* Begin TEXT SHOWN *
- Tamdoult Location within Morocco
- Coordinates: 29°17′46″N 8°19′29″W﻿ / ﻿29.296101°N 8.32481°W
- Country: Morocco
- Region: Souss-Massa
- Province: Tata
- Foundation date: 2nd century BC
- Founder: Berbers

= Tamdoult =

Tamdult (also Tamedoult, Tamdlt; تامدولت; ⵜⴰⵎⴷⴷⵓⵍⵜ) was a medieval city located near the Draa river south-east of Akka, Morocco. It was an important and flourishing stop in the Trans-Saharan trade route, linking Nul (Asrir), Ouadane, and Awdaghust to Sijilmasa, Massa and N'fis. The city was founded in the second century BC by the Berbers Shilha. In the ninth century one the sons of Idriss II, founder of the Idrisid dynasty, who had been given a principality in the Sous to reign over the Lamta tribe.
* End TEXT SHOWN *
* Begin DATASET ENTRIES *
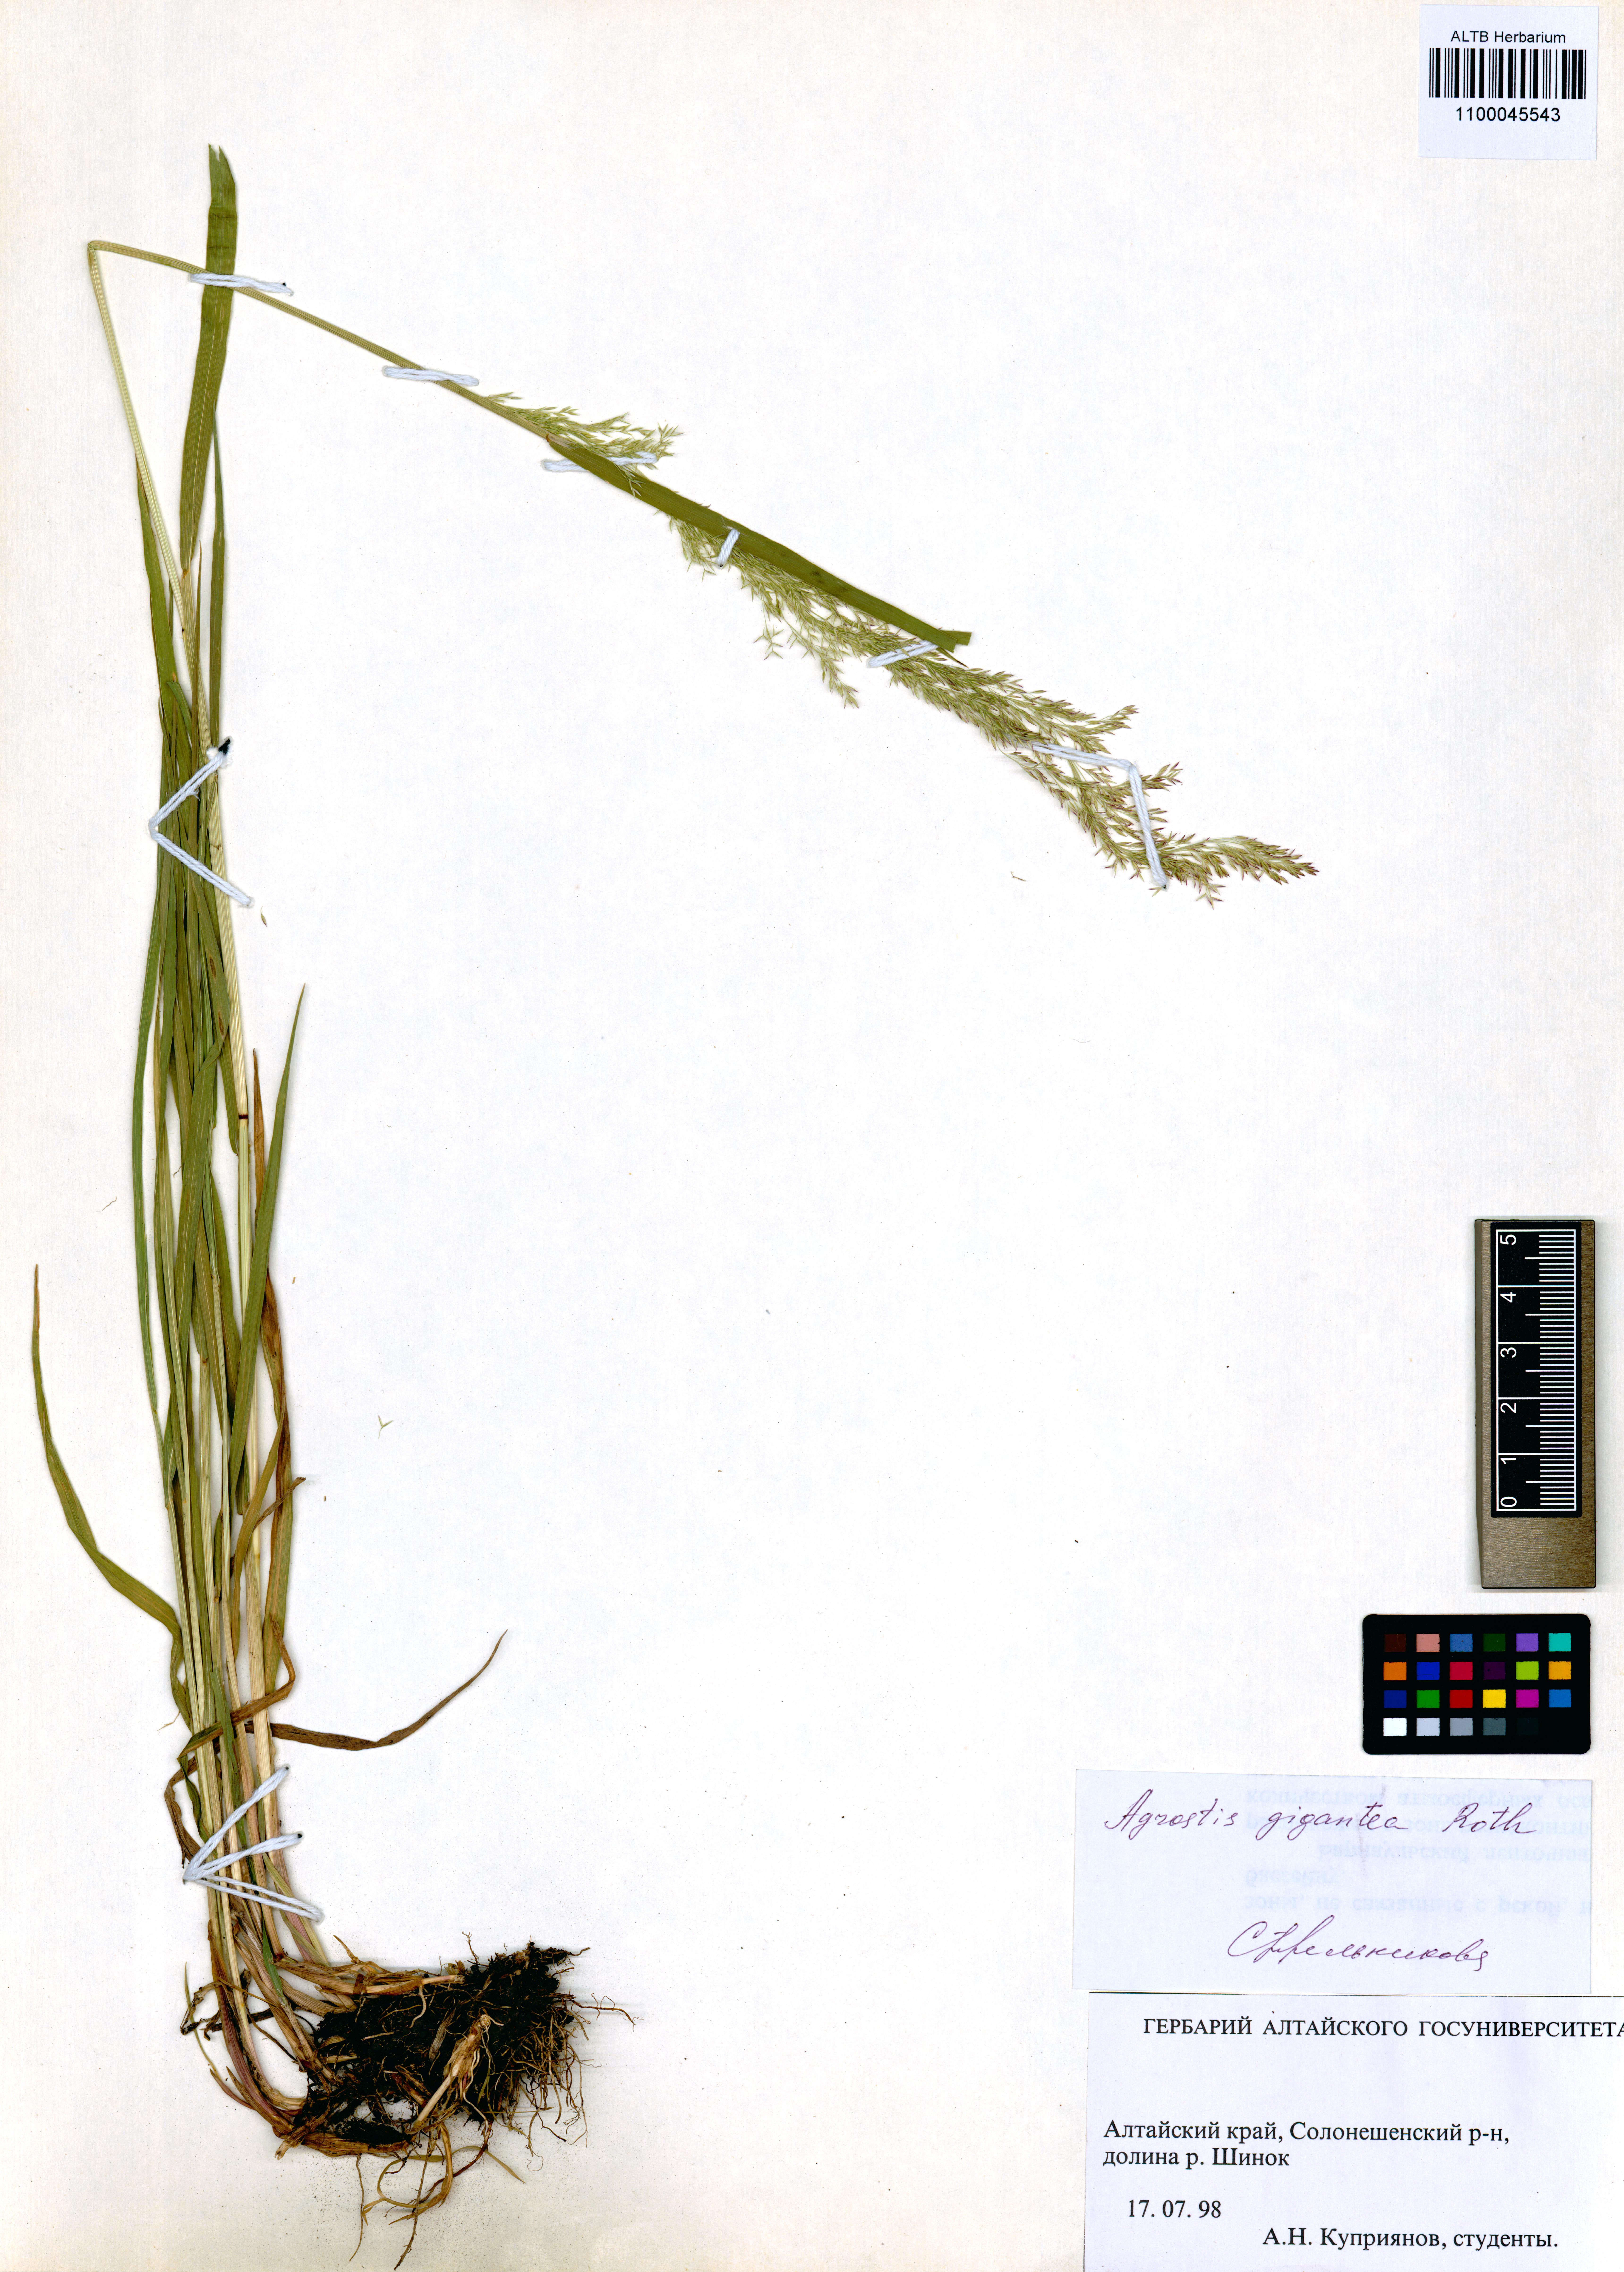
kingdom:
* End DATASET ENTRIES *
* Begin DATASET ENTRIES *
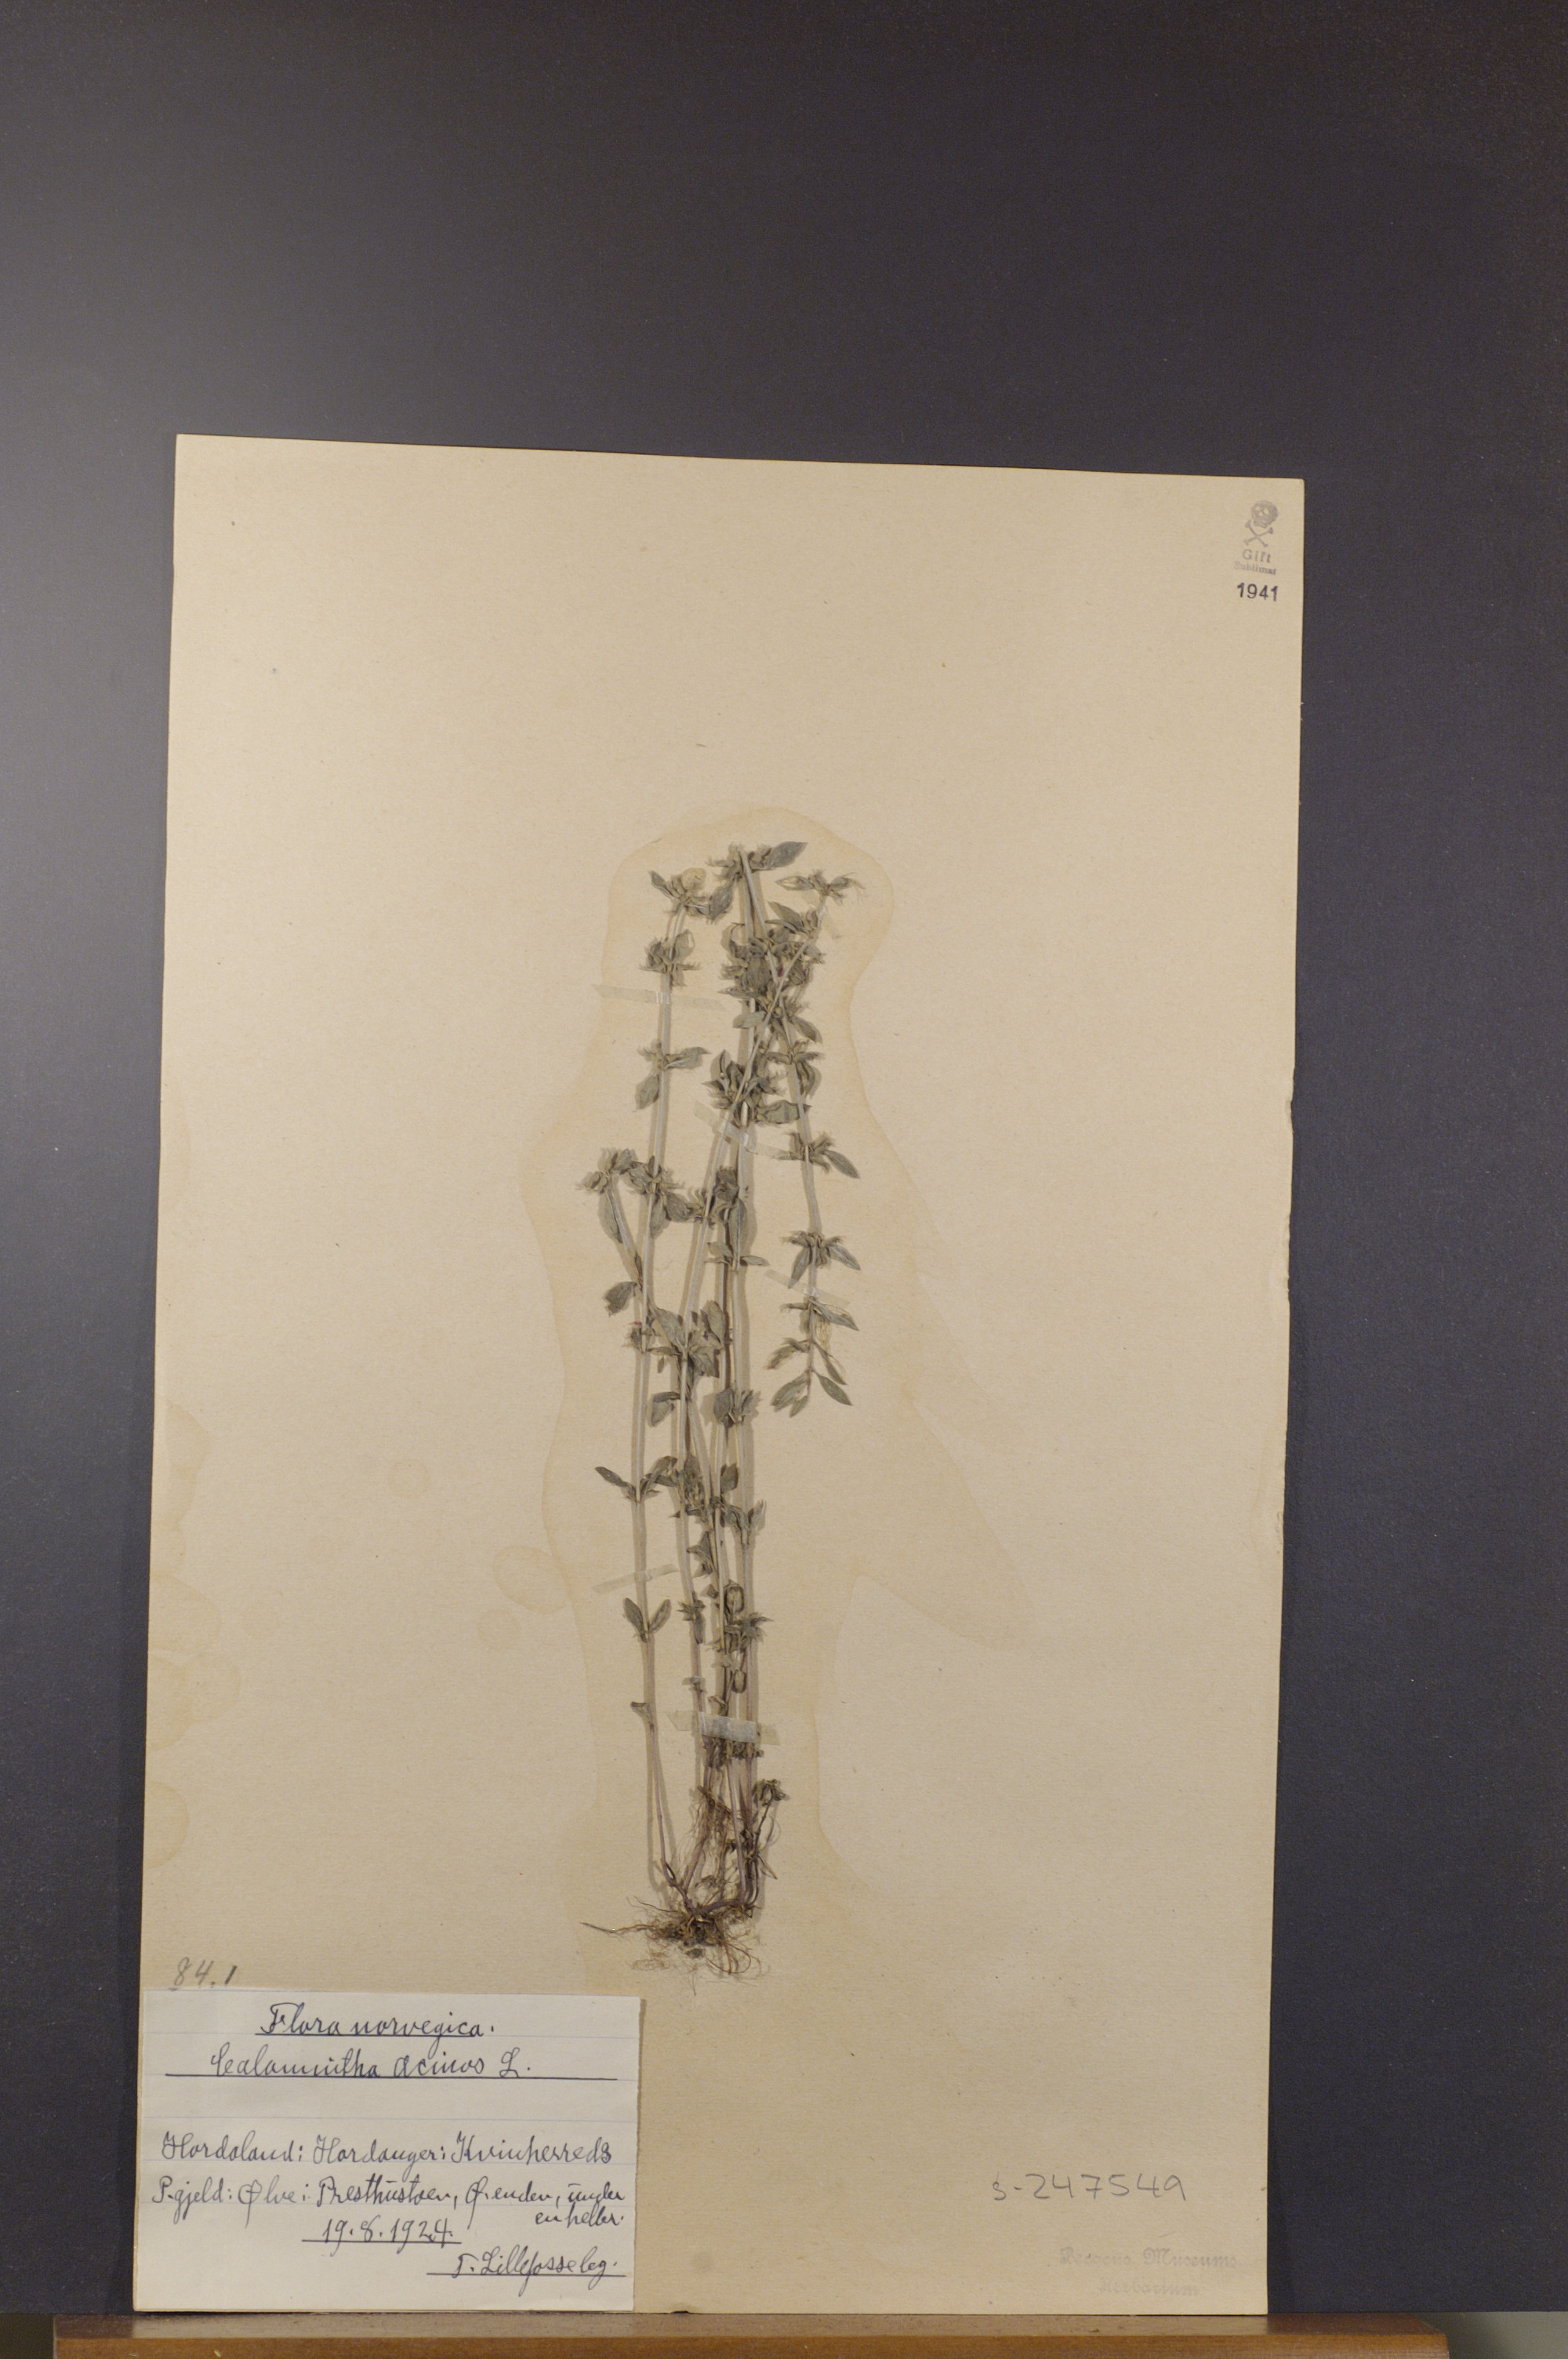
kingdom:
* End DATASET ENTRIES *
EXERCISES >>
• A. Answer these from the Tamdoult text:
(i) Which province is given for Tamdoult?
(ii) Near which river was the city located?
(iii) In what century was the city founded?
• B. List every place that the Tamdoult text says the city's trade route linked.

CORRECT ANSWERS >>
• A.
(i) Tata
(ii) The Draa river
(iii) The second century BC

• B. Nul (Asrir), Ouadane, Awdaghust, Sijilmasa, Massa, N'fis